Cardiomyocyte-specific deletion of TGFB3 exacerbated cardiac dysfunction and fibrosis following pressure overload by enhancing SMAD3 phosphorylation and fibroblast activation.
Cardiomyocyte-derived TGFB3 acts as an endogenous protective factor against pathological cardiac fibrosis in heart failure by competitively inhibiting TGFB1-mediated Smad3 activation.
Heart failure, the common end-stage of cardiovascular diseases, features cardiac fibrosis. Transforming growth factor-β3 (TGFB3), a key TGFB/SMAD ligand, is upregulated in cardiac disorders, but its cellular source and precise role are debated. This study examined TGFB3 in human and mouse heart failure tissues. Histological and molecular analyses showed its increase mainly from cardiomyocytes, induced by angiotensin II. Circulating TGFB3 in patients positively correlated with plasma proBNP, a heart failure severity marker. A cardiomyocyte-specific TGFB3 knockout mouse model showed its absence worsens cardiac dysfunction and fibrosis under pressure overload. Mechanically, TGFB3 competes with TGFB1 for receptors, reducing Smad3 phosphorylation and profibrotic gene activation. Loss of TGFB3 in cardiomyocytes increased expression of profibrotic mediators such as CTGF and SERPINE1, ultimately accelerating fibrotic remodeling during HF progression. These findings identify cardiomyocyte-derived TGFB3 as a crucial endogenous modulator that protects against pathological cardiac fibrosis and highlight its therapeutic potential in HF.

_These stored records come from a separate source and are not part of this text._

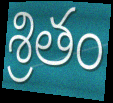
శ్రితం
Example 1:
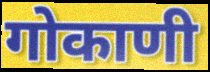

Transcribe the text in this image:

गोकाणी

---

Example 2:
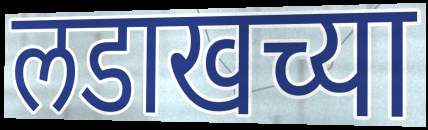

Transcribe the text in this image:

लडाखच्या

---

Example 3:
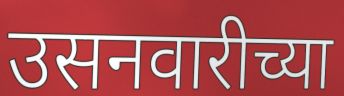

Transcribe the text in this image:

उसनवारीच्या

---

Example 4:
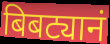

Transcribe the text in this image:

बिबट्यानं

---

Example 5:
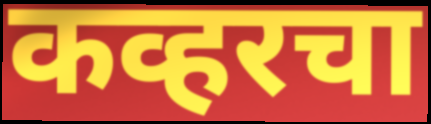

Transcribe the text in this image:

कव्हरचा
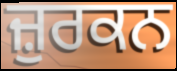
ਜ਼ੁਰਕਨ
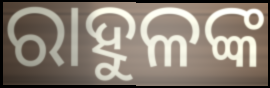
ରାହୁଳଙ୍କ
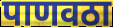
पाणवठा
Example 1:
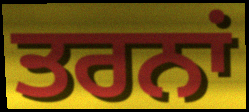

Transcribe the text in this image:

ਤਰਨਾਂ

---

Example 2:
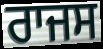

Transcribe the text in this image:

ਰਾਜਸ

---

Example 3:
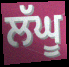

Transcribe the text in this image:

ਲੱਘੂ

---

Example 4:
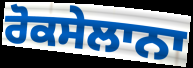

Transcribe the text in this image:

ਰੋਕਸੇਲਾਨਾ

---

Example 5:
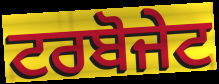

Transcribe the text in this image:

ਟਰਬੋਜੇਟ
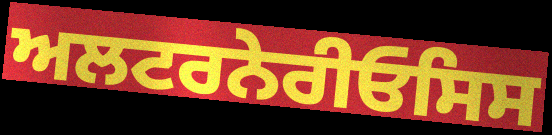
ਅਲਟਰਨੇਰੀਓਸਿਸ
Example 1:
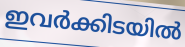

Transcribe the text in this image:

ഇവർക്കിടയിൽ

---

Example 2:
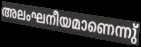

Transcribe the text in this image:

അലംഘനീയമാണെന്നു്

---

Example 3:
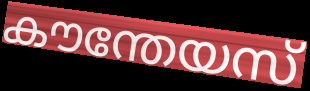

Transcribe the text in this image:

കൗന്തേയസ്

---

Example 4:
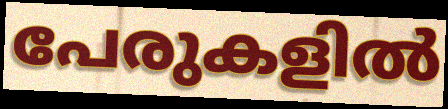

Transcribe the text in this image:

പേരുകളിൽ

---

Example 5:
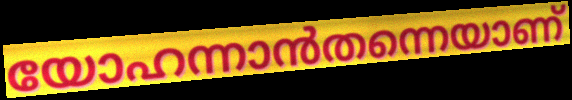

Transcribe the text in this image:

യോഹന്നാൻതന്നെയാണ്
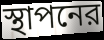
স্থাপনের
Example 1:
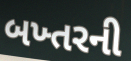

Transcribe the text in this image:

બખ્તરની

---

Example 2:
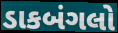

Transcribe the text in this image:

ડાકબંગલો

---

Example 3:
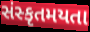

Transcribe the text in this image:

સંસ્કૃતમયતા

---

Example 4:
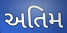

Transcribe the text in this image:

અતિમ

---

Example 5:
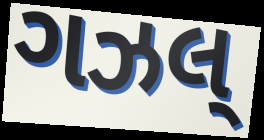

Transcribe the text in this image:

ગઝલ્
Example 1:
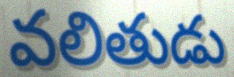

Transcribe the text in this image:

వలితుడు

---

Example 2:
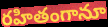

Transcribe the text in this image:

రహితంగానూ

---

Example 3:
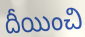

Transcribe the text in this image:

దీయించి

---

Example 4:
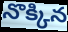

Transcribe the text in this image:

నొక్కిన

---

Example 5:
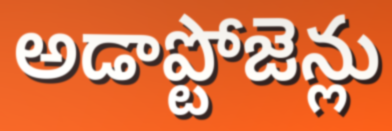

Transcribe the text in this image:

అడాప్టోజెన్లు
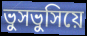
ভুসভুসিয়ে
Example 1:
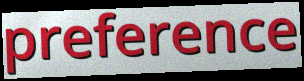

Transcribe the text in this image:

preference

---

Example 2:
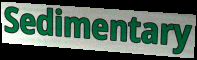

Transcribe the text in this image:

Sedimentary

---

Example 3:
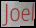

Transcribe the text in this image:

Joel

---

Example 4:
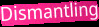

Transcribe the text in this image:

Dismantling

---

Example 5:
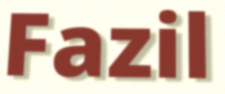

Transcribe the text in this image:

Fazil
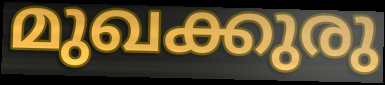
മുഖക്കുരു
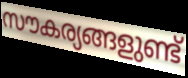
സൗകര്യങ്ങളുണ്ട്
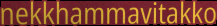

Xuan et al. (Mon,) conducted a other in Heart failure (n=35). Cardiomyocyte-specific TGFB3 knockout vs. Wild-type/sham controls was evaluated on Cardiac function (ejection fraction, fractional shortening) and cardiac fibrosis. Cardiomyocyte-specific deletion of TGFB3 exacerbated cardiac dysfunction and fibrosis following pressure overload by enhancing SMAD3 phosphorylation and fibroblast activation.